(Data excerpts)
# # # # #

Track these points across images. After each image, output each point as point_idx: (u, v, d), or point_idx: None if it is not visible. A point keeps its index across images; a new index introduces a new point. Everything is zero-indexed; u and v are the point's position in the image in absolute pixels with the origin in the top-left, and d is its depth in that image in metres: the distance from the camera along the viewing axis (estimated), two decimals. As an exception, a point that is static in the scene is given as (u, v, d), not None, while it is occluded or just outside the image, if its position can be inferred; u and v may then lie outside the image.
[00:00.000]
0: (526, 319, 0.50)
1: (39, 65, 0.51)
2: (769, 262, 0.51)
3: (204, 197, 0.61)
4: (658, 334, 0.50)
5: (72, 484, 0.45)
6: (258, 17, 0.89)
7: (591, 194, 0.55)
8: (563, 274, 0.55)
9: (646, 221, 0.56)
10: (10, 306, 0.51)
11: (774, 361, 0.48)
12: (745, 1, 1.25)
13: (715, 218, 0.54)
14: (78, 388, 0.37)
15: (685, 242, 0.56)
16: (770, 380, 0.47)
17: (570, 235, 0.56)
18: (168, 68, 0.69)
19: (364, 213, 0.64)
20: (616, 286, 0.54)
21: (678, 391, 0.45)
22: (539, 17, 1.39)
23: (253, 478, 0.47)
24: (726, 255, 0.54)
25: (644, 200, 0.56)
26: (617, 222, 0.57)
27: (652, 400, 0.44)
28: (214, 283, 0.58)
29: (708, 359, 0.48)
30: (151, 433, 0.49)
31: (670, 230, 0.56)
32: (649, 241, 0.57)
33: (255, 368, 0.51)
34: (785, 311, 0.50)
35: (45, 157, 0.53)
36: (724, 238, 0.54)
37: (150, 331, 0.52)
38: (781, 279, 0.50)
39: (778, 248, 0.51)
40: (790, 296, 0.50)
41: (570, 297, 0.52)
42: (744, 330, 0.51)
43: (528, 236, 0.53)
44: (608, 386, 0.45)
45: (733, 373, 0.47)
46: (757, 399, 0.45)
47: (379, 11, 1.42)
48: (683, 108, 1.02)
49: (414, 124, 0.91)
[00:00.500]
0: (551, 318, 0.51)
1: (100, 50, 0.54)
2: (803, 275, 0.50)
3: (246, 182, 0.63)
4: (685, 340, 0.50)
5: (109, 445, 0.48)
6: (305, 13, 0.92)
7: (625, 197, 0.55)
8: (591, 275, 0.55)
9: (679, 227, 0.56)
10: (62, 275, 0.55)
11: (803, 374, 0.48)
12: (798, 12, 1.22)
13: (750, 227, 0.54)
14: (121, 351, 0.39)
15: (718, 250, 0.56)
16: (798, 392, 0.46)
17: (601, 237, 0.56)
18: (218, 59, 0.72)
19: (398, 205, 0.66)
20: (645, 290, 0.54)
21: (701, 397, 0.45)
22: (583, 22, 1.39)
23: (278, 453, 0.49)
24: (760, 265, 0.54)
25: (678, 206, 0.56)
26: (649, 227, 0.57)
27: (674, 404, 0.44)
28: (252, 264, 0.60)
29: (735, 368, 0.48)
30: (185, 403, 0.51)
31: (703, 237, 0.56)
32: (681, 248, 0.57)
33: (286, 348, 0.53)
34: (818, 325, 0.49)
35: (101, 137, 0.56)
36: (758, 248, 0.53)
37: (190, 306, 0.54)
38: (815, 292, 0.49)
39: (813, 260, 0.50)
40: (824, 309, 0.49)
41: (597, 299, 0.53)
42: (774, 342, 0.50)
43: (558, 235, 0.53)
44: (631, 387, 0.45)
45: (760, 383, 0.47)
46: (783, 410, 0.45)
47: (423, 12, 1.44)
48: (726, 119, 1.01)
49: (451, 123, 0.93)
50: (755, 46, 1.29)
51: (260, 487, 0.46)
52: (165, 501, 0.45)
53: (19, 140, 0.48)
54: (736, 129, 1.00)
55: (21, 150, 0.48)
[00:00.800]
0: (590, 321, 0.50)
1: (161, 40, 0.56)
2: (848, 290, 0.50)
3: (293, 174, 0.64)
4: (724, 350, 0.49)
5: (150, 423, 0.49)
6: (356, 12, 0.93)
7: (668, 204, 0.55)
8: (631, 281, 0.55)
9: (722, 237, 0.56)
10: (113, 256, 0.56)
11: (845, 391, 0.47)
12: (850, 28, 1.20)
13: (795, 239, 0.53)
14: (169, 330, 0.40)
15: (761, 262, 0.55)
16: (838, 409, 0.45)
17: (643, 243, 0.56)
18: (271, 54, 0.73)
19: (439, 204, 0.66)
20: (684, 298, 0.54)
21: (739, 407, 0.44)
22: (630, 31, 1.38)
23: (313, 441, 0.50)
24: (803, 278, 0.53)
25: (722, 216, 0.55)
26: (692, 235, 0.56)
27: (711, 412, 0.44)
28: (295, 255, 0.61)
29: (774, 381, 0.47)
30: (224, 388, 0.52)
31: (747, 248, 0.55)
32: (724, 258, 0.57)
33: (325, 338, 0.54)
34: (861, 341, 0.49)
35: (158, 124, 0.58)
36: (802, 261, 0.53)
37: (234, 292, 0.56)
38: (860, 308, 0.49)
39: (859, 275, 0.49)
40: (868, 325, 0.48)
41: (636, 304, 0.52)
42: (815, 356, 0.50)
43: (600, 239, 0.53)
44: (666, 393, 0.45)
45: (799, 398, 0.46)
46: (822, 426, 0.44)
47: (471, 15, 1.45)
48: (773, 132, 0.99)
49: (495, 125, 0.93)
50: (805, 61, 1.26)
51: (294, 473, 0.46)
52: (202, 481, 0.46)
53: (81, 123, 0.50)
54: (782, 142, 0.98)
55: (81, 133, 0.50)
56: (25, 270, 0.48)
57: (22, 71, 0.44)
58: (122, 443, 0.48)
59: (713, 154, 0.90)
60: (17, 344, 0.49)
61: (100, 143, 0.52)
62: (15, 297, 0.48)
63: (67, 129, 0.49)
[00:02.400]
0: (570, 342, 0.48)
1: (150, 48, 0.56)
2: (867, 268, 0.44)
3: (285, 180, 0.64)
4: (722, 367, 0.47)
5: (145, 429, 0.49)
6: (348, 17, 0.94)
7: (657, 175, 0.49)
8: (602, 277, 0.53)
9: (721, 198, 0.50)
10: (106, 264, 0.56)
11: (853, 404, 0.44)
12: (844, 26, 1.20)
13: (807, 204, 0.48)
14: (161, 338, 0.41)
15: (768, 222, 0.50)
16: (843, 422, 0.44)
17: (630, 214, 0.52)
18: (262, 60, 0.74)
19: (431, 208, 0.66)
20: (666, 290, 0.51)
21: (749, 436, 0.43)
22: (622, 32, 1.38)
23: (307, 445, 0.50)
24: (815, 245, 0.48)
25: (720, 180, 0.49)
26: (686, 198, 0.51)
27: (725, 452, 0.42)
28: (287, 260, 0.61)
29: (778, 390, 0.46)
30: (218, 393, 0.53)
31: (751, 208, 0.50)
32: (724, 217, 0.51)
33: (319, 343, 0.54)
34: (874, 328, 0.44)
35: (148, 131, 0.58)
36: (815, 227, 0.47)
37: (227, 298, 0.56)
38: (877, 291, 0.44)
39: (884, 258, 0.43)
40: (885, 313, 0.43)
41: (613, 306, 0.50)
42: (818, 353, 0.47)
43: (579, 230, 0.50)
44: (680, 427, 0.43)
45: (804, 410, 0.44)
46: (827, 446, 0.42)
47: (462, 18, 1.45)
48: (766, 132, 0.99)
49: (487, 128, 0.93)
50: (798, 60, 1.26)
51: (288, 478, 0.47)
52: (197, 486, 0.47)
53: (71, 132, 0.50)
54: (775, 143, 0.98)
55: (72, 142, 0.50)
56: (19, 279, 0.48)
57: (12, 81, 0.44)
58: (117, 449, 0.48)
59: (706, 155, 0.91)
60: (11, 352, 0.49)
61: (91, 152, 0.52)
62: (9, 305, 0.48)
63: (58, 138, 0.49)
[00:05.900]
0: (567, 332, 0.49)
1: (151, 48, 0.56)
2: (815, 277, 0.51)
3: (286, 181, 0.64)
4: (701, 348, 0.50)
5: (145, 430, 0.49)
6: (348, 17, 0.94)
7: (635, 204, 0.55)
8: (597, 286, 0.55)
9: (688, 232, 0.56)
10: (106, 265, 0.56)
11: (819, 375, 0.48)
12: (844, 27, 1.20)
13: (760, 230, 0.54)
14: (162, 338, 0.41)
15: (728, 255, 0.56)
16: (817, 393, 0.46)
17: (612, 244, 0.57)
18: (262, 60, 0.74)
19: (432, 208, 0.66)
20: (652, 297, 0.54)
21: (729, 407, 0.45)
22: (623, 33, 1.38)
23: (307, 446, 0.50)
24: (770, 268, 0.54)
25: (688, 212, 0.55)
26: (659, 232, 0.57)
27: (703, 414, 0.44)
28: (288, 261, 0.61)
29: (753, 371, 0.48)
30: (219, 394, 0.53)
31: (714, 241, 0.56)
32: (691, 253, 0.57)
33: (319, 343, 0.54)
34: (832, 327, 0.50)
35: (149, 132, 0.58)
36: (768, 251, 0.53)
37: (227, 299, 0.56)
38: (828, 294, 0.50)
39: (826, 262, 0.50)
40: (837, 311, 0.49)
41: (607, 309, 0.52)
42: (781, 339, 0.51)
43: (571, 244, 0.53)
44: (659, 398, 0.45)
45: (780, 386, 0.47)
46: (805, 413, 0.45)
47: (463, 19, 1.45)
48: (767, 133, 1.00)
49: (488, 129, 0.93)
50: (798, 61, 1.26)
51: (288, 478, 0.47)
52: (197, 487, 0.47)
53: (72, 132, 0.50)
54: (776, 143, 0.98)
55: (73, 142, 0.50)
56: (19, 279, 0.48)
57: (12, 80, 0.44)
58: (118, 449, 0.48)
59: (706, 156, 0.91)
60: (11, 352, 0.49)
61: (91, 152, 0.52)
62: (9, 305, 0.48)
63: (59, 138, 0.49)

# # # # #

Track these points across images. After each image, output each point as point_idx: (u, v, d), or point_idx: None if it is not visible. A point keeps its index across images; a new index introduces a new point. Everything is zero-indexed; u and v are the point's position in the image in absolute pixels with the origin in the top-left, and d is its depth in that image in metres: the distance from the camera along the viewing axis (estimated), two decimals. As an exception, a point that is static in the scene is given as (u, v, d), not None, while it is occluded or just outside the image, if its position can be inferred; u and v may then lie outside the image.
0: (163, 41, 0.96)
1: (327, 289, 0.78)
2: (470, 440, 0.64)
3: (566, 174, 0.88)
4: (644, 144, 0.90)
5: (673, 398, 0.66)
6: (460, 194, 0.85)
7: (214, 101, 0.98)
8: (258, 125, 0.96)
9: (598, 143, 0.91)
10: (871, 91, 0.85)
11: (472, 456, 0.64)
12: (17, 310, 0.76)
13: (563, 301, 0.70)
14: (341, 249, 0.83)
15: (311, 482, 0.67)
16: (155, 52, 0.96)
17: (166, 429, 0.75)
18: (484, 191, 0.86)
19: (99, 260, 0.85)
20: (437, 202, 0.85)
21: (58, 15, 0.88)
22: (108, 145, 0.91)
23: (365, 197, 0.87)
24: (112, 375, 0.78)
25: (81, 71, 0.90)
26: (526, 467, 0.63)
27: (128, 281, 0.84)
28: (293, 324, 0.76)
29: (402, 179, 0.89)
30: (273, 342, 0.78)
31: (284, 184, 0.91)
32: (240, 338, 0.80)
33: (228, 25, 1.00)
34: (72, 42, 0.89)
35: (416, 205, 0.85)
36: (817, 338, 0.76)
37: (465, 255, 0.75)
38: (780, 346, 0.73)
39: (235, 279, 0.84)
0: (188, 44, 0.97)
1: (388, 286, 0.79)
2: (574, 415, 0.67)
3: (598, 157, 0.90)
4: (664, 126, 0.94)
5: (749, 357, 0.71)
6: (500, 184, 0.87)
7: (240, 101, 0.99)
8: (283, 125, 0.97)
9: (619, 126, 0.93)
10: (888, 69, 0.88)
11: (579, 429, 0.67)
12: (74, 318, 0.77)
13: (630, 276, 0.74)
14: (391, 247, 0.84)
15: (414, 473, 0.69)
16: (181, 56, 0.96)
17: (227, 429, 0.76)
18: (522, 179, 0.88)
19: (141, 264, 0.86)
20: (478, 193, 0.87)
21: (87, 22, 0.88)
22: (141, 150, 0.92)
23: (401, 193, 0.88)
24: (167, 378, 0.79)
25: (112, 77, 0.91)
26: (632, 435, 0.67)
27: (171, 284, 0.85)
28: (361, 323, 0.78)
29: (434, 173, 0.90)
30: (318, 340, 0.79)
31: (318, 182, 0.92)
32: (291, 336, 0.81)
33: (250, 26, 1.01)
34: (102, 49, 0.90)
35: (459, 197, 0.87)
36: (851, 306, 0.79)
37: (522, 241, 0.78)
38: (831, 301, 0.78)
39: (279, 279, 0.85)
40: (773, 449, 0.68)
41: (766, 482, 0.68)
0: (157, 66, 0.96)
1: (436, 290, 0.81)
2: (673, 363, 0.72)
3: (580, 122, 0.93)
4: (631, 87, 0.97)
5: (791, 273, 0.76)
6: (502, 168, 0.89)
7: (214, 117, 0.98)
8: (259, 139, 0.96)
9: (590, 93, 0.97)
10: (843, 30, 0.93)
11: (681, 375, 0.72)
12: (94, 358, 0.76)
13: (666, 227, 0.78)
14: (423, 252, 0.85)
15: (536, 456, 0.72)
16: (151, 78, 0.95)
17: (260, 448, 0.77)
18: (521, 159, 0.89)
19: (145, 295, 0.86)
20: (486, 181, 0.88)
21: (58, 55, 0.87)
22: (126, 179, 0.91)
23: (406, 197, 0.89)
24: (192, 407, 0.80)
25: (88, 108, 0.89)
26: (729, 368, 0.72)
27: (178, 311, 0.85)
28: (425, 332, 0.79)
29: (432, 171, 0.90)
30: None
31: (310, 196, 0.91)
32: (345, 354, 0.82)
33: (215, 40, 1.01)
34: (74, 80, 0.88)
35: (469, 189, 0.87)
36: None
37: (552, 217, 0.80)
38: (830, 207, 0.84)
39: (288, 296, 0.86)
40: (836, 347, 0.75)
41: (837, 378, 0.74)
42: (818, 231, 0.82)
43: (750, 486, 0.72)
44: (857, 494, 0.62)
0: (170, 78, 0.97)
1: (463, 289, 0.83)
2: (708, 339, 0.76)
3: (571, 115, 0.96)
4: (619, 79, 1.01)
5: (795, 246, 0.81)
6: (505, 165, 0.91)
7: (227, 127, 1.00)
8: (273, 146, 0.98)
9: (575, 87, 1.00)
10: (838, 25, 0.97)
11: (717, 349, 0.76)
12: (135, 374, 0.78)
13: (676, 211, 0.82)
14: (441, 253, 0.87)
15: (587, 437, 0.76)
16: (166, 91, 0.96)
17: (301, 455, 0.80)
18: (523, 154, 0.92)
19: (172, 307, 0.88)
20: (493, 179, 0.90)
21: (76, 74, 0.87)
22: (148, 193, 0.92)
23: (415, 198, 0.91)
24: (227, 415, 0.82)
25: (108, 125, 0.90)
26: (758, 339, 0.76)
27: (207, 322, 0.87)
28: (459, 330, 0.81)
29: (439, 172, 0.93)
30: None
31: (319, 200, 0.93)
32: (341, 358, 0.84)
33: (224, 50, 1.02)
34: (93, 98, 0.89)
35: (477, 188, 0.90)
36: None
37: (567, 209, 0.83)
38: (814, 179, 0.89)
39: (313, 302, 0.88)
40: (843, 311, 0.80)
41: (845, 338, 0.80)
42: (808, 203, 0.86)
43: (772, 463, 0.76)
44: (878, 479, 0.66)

# # # # #

Task objective - Please return the lines above that run from the line containing "7: (591, 194, 0.55)" to the line containing "49: (414, 124, 0.91)", inclusive, exactly and with no other lines.

Expected output -
7: (591, 194, 0.55)
8: (563, 274, 0.55)
9: (646, 221, 0.56)
10: (10, 306, 0.51)
11: (774, 361, 0.48)
12: (745, 1, 1.25)
13: (715, 218, 0.54)
14: (78, 388, 0.37)
15: (685, 242, 0.56)
16: (770, 380, 0.47)
17: (570, 235, 0.56)
18: (168, 68, 0.69)
19: (364, 213, 0.64)
20: (616, 286, 0.54)
21: (678, 391, 0.45)
22: (539, 17, 1.39)
23: (253, 478, 0.47)
24: (726, 255, 0.54)
25: (644, 200, 0.56)
26: (617, 222, 0.57)
27: (652, 400, 0.44)
28: (214, 283, 0.58)
29: (708, 359, 0.48)
30: (151, 433, 0.49)
31: (670, 230, 0.56)
32: (649, 241, 0.57)
33: (255, 368, 0.51)
34: (785, 311, 0.50)
35: (45, 157, 0.53)
36: (724, 238, 0.54)
37: (150, 331, 0.52)
38: (781, 279, 0.50)
39: (778, 248, 0.51)
40: (790, 296, 0.50)
41: (570, 297, 0.52)
42: (744, 330, 0.51)
43: (528, 236, 0.53)
44: (608, 386, 0.45)
45: (733, 373, 0.47)
46: (757, 399, 0.45)
47: (379, 11, 1.42)
48: (683, 108, 1.02)
49: (414, 124, 0.91)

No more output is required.